The data was based on responses up until the end of 2021, so it does not include reaction after the fifth wave of
coronavirus cases struck Hong Kong this year.
“Hong Kong continued to rank top of the world as an international financial centre as of last year because both the mainland and Hong Kong had better control of the pandemic than other parts of the world,” said Robert Lee Wai-wang, the lawmaker for the financial services sector and CEO of Grand Capital Holdings. “It would, however, be a different story if the report had counted the fifth wave of outbreak in the past two months.”
The city’s reputation as an international financial centre has been hit hard in recent months by flight bans to nine countries, including the United States and Britain, he said.
“It is important for Hong Kong to resume connection and free travel with the international major markets if we want to continue to be an international financial centre,” Lee said.
The third place ranking for Hong Kong comes as the city prepares to relax some of the “zero
Covid” measures put in place to try to halt a surge in
coronavirus cases in recent months.
Chief Executive Carrie Lam Yuet-ngor announced a road map this week for easing restrictions, in part because of waning tolerance among the public and pressure from the business community about the draconian measures.

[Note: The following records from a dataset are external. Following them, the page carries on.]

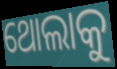
ଥୋଲାକୁ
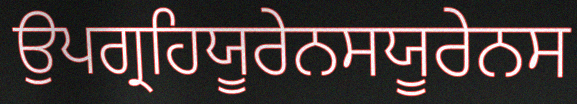
ਉਪਗ੍ਰਹਿਯੂਰੇਨਸਯੂਰੇਨਸ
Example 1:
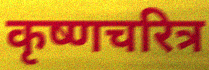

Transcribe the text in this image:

कृष्णचरित्र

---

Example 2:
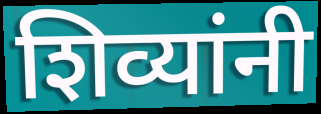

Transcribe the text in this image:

शिव्यांनी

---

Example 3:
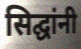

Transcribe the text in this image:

सिद्घांनी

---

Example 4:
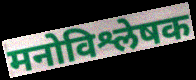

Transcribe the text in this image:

मनोविश्लेषक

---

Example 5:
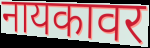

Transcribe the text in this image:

नायकावर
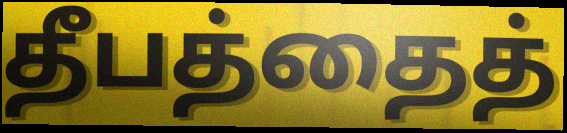
தீபத்தைத்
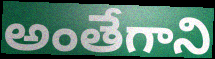
అంతేగాని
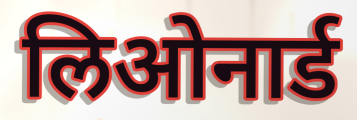
लिओनार्ड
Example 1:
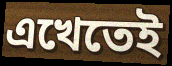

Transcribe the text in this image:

এখেতেই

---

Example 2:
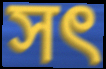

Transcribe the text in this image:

সৎ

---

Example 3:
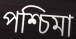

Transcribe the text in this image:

পশ্চিমা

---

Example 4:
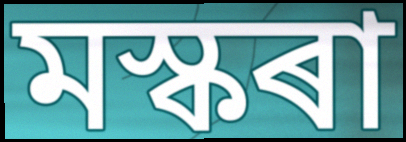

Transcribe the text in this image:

মস্কৰা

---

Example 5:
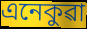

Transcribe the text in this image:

এনেকুৱা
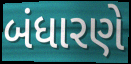
બંધારણે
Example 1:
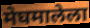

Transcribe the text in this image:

मेघमालेला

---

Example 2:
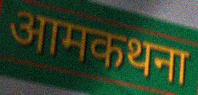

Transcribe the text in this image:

आमकथना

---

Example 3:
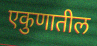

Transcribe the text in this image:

एकुणातील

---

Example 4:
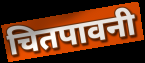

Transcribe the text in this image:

चितपावनी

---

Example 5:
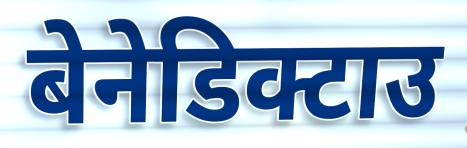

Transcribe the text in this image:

बेनेडिक्टाउ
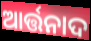
ଆର୍ତ୍ତନାଦ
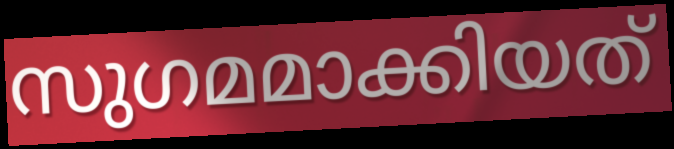
സുഗമമാക്കിയത്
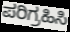
ಪರಿಗ್ರಹಿಸಿ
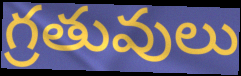
గ్రతువులు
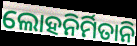
ଲୋହନିର୍ମିତାନି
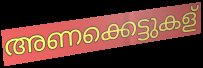
അണക്കെട്ടുകള്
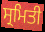
ਸ੍ਰਮਿਤੀ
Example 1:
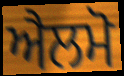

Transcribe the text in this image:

ਐਲਮੋ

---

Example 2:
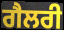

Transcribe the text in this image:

ਗੈਲਰੀ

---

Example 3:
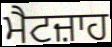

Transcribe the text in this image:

ਮੈਟਜ਼ਾਹ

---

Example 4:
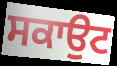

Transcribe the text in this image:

ਸਕਾਉਟ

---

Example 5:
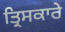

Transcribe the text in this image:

ਤ੍ਰਿਸਕਾਰੇ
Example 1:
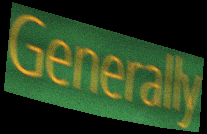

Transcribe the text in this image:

Generally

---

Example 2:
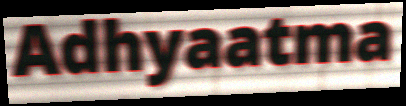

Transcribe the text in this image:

Adhyaatma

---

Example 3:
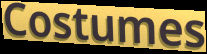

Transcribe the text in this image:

Costumes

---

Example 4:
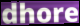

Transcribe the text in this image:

dhore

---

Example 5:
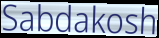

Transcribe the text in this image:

Sabdakosh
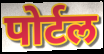
पोर्टल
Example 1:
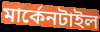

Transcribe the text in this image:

মার্কেনটাইল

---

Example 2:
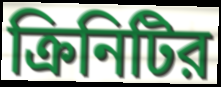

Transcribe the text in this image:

ক্রিনিটির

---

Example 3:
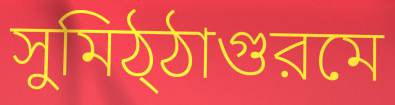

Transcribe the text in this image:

সুমিঠ্ঠাগুরমে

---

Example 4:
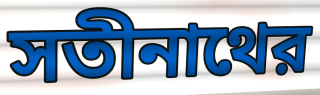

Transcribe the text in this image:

সতীনাথের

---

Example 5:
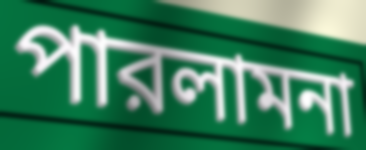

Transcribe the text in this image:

পারলামনা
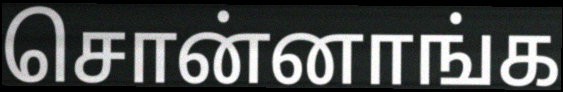
சொன்னாங்க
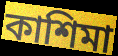
কাশিমা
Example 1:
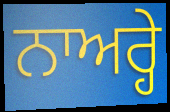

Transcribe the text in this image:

ਨਾਅਰ੍ਹੇ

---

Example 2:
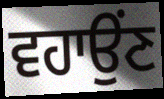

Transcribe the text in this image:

ਵਹਾਉਂਣ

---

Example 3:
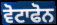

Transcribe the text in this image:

ਵੋਟਾਫੋਨ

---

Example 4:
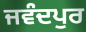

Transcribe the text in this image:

ਜਵੰਦਪੁਰ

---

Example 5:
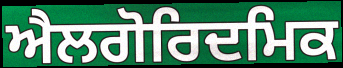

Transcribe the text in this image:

ਐਲਗੋਰਿਦਮਿਕ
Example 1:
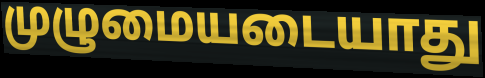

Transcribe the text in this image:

முழுமையடையாது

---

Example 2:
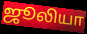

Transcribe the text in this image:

ஜூலியா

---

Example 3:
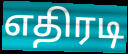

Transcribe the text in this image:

எதிரடி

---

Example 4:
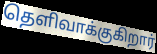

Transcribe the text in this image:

தெளிவாக்குகிறார்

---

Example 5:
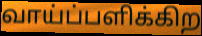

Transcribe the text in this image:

வாய்ப்பளிக்கிற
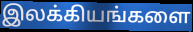
இலக்கியங்களை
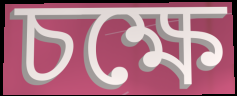
চক্ষে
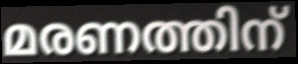
മരണത്തിന്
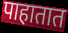
पाहातात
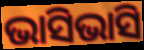
ଭାସିଭାସି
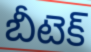
బీటెక్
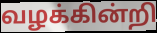
வழக்கின்றி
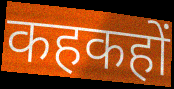
कहकहों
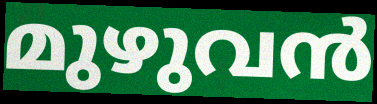
മുഴുവൻ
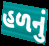
હળનું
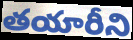
తయారీని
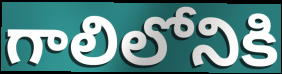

As part of the changes, Lam said the city would lift flight bans beginning April 1 and reduce the hotel quarantine period for vaccinated returning residents from two weeks to 7 days.
The city would also allow a number of businesses forced to close by the fifth wave of the virus to reopen in a phased manner, including gyms and beauty salons.
Peter Shiu Ka-fai, a lawmaker for the retail sector who is also deputy chairman of the Liberal Party, said the difficulty of international travel, as well as the closing of schools is a “major worry” for expatriates and business professionals, prompting some to leave the city.
“For Hong Kong to remain as a global financial centre, it is vital to ensure businessmen can easily travel to Hong Kong to make deals, while their children can also have good education here,” Shiu said.
The appetite for initial public offerings in Hong Kong and investment in the city’s financial markets reflects some international capital pulling back because of the fifth wave, according to Tom Chan Pak-lam, chairman of the Institute of Securities Brokers of Hong Kong.
“For Hong Kong to maintain its position as a global international financial centre, the government needs to quickly release a clear road map of its planned moves for the medium and long term,” he said.